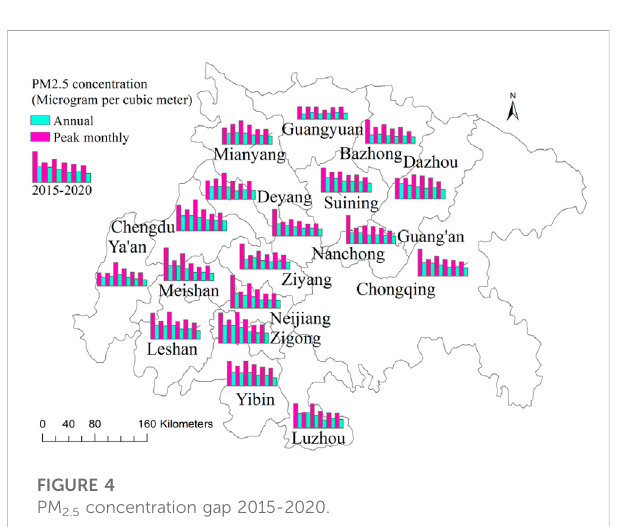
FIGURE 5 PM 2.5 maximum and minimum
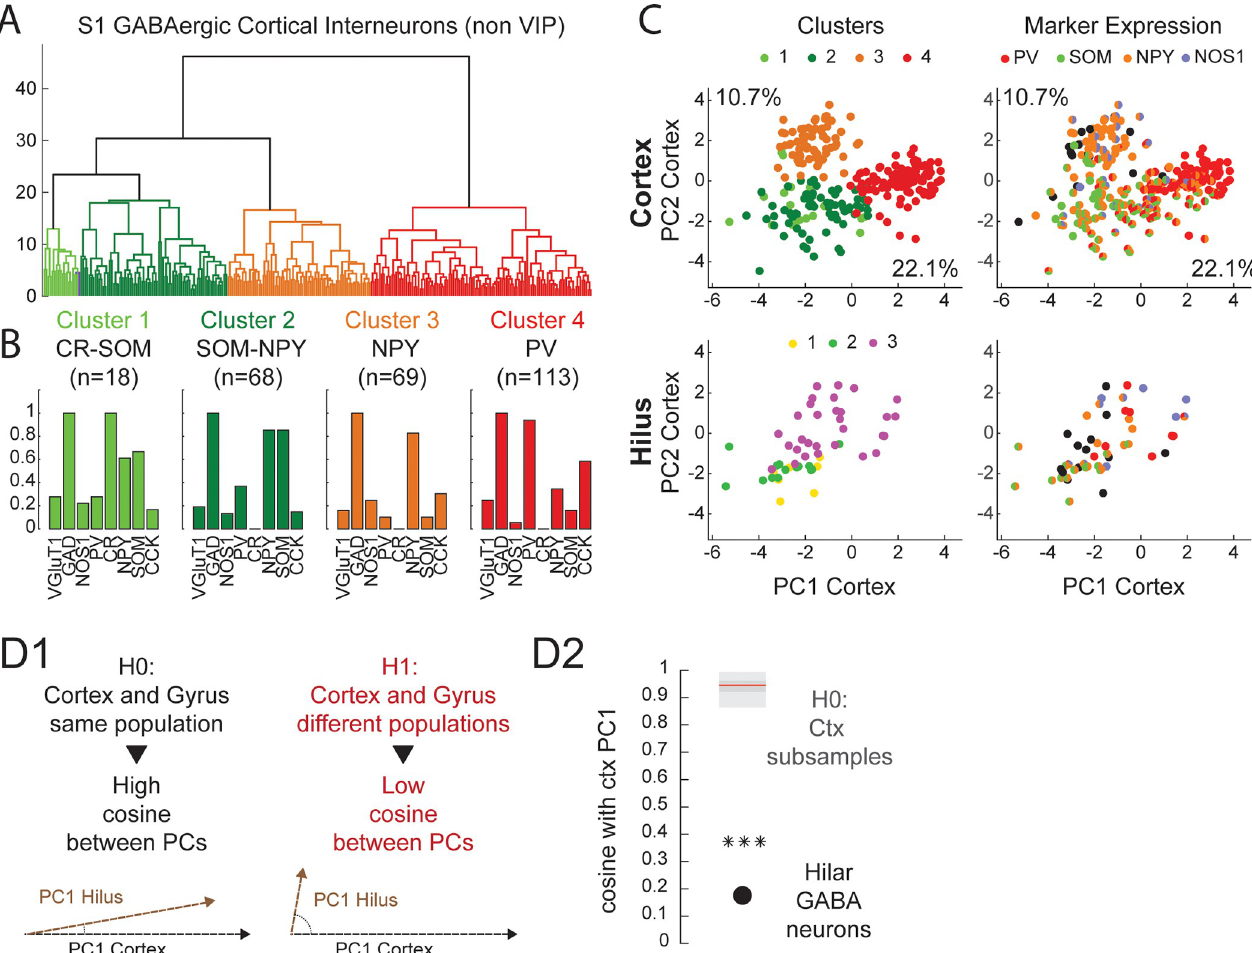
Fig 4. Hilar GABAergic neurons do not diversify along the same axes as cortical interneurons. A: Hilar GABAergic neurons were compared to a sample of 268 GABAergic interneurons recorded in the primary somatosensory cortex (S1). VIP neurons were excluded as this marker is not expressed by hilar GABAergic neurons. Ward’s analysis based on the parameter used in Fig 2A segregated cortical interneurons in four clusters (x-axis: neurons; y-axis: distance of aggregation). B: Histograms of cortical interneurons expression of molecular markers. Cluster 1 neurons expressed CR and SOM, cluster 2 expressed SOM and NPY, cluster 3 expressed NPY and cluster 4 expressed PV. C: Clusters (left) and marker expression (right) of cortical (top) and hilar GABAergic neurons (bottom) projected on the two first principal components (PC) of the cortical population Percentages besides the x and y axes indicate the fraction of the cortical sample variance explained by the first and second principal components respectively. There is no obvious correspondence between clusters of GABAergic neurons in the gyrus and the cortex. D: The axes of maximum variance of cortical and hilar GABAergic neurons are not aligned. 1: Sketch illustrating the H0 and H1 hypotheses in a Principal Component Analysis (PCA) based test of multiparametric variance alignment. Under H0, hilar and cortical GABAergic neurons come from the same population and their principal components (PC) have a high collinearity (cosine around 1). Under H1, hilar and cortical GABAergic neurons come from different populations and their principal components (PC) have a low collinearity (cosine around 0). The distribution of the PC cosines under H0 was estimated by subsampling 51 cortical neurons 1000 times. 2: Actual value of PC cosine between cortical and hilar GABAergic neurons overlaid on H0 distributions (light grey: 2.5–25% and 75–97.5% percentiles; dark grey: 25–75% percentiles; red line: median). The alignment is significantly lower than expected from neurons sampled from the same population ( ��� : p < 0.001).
...
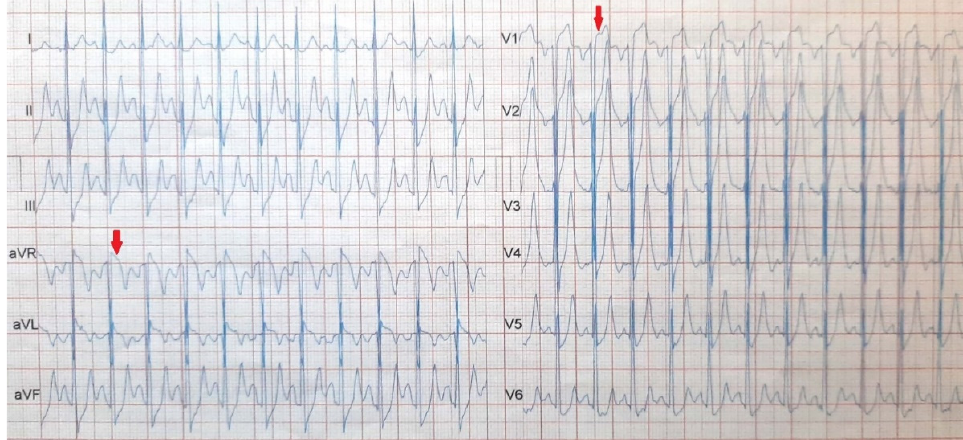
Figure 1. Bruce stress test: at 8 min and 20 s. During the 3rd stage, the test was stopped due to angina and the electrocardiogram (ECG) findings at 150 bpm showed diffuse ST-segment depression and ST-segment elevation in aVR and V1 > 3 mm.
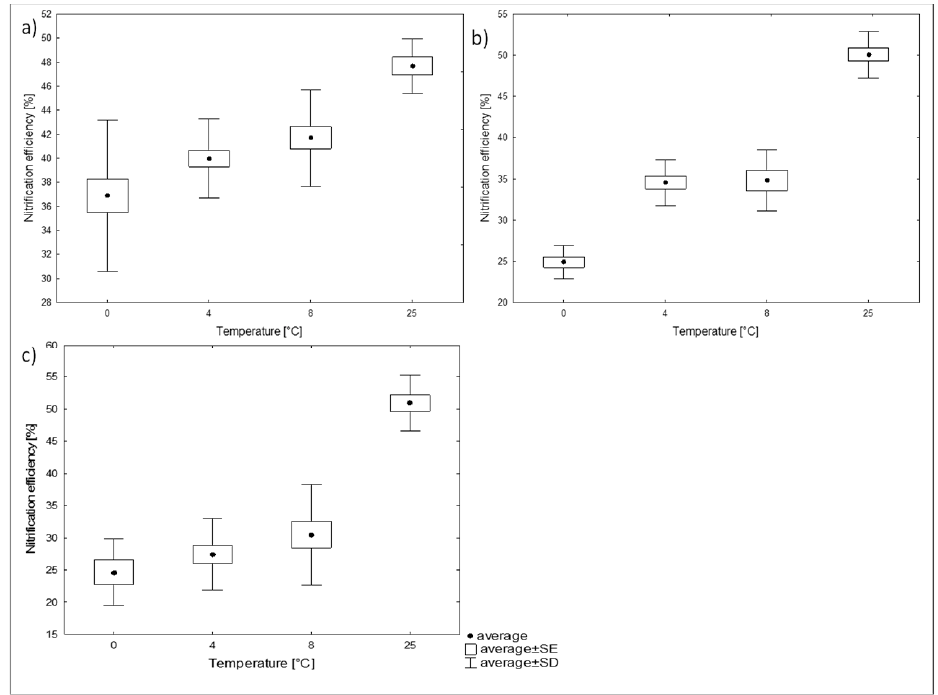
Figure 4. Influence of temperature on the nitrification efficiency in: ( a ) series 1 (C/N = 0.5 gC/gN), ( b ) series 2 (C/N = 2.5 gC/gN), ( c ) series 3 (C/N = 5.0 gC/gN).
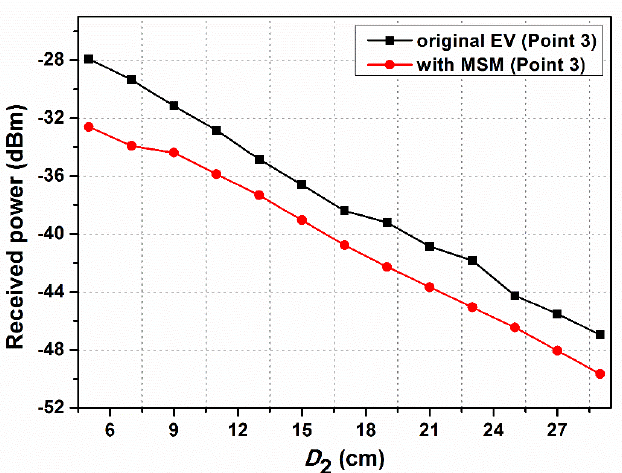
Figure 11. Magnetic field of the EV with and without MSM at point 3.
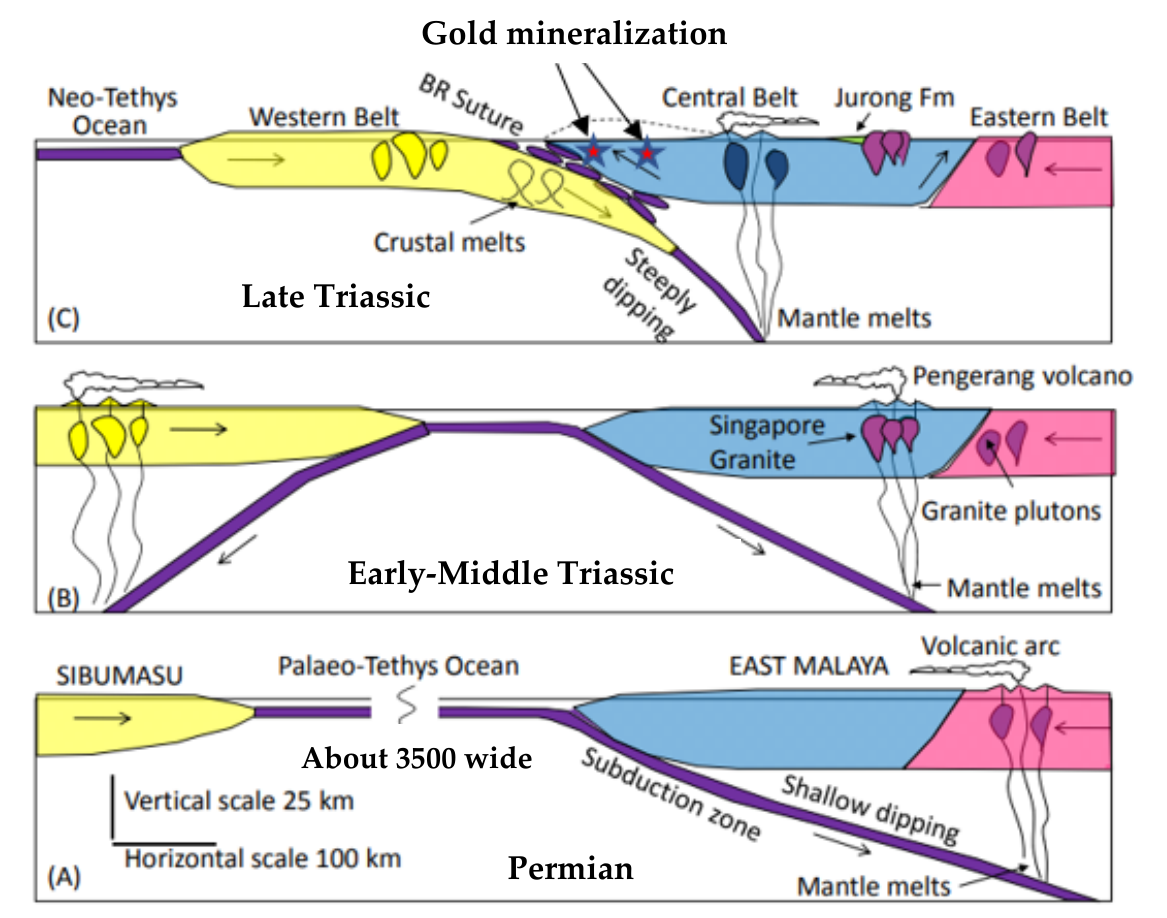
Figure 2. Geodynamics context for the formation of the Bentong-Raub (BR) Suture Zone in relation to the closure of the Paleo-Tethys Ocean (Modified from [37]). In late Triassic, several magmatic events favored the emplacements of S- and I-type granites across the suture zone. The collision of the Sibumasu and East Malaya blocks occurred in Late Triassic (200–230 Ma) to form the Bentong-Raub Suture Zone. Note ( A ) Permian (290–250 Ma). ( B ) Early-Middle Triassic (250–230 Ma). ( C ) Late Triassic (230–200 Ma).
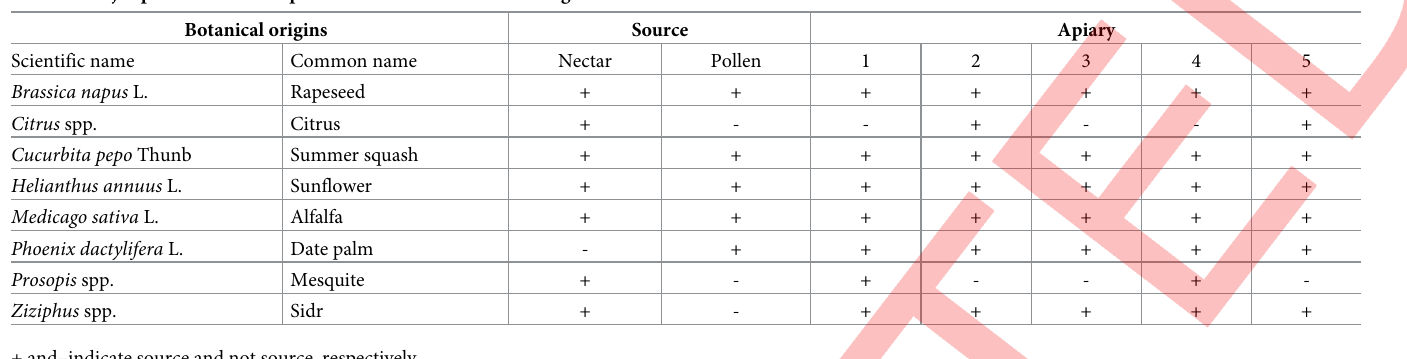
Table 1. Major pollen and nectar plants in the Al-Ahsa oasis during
...
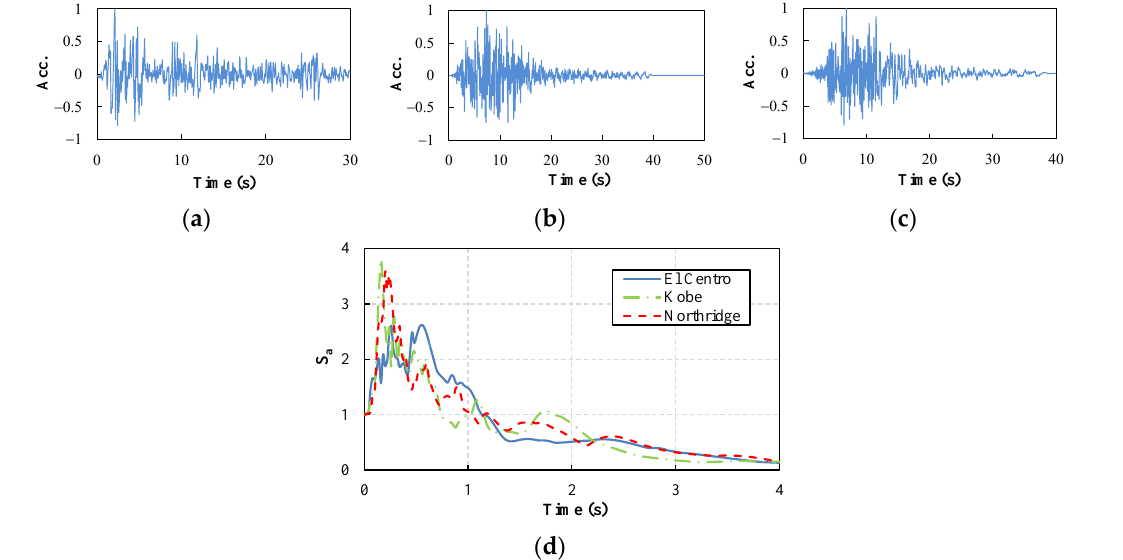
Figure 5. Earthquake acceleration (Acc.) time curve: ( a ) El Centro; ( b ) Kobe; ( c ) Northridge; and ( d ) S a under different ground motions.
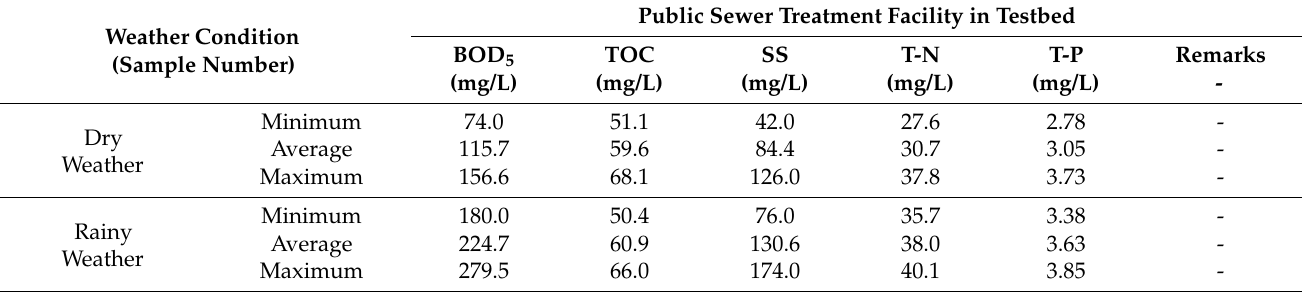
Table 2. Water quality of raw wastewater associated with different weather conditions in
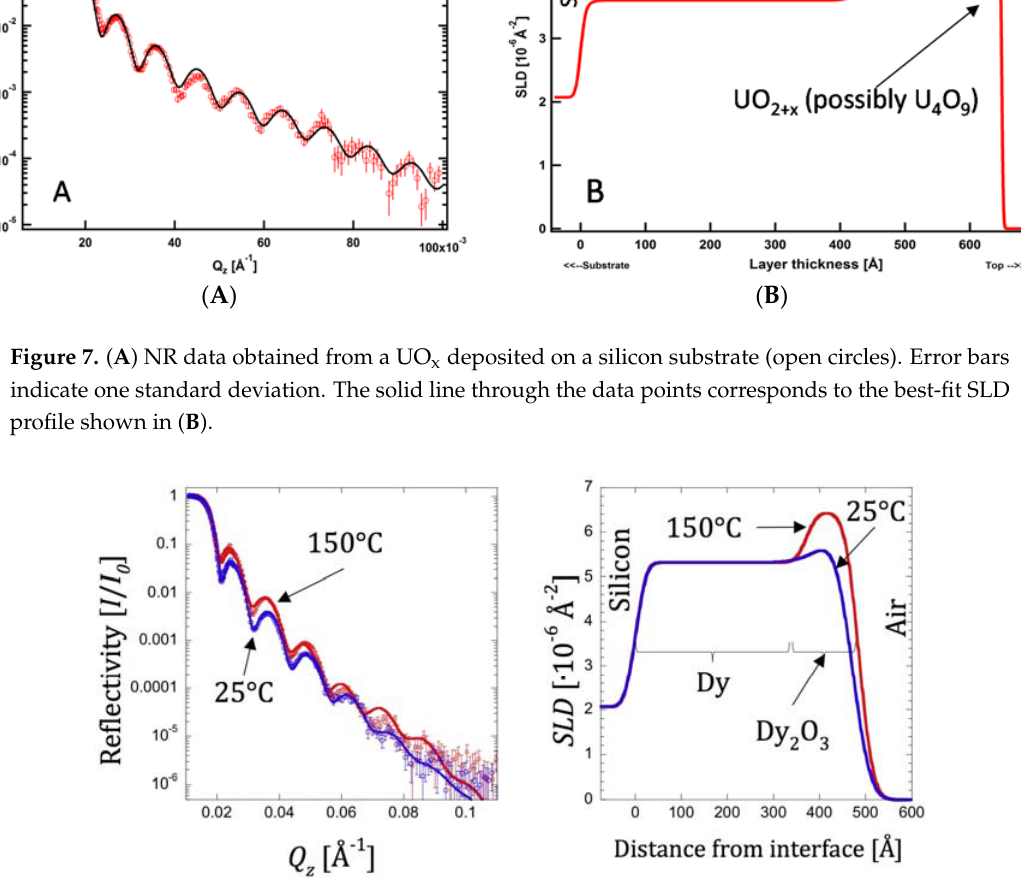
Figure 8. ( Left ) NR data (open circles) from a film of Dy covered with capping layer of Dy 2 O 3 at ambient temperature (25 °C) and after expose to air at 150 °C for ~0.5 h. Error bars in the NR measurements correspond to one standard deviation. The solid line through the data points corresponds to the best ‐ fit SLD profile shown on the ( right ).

INSTRUCTIONS FOR THE TASK
Leaving out the pictures, please output the lines in the entries above from the one with "Figure 2. Geodynamics" through the one with "Table 1. Major", exactly as they are.

SOLUTION FOR THIS TASK
Figure 2. Geodynamics context for the formation of the Bentong-Raub (BR) Suture Zone in relation to the closure of the Paleo-Tethys Ocean (Modified from [37]). In late Triassic, several magmatic events favored the emplacements of S- and I-type granites across the suture zone. The collision of the Sibumasu and East Malaya blocks occurred in Late Triassic (200–230 Ma) to form the Bentong-Raub Suture Zone. Note ( A ) Permian (290–250 Ma). ( B ) Early-Middle Triassic (250–230 Ma). ( C ) Late Triassic (230–200 Ma).
Table 1. Major pollen and nectar plants in the Al-Ahsa oasis during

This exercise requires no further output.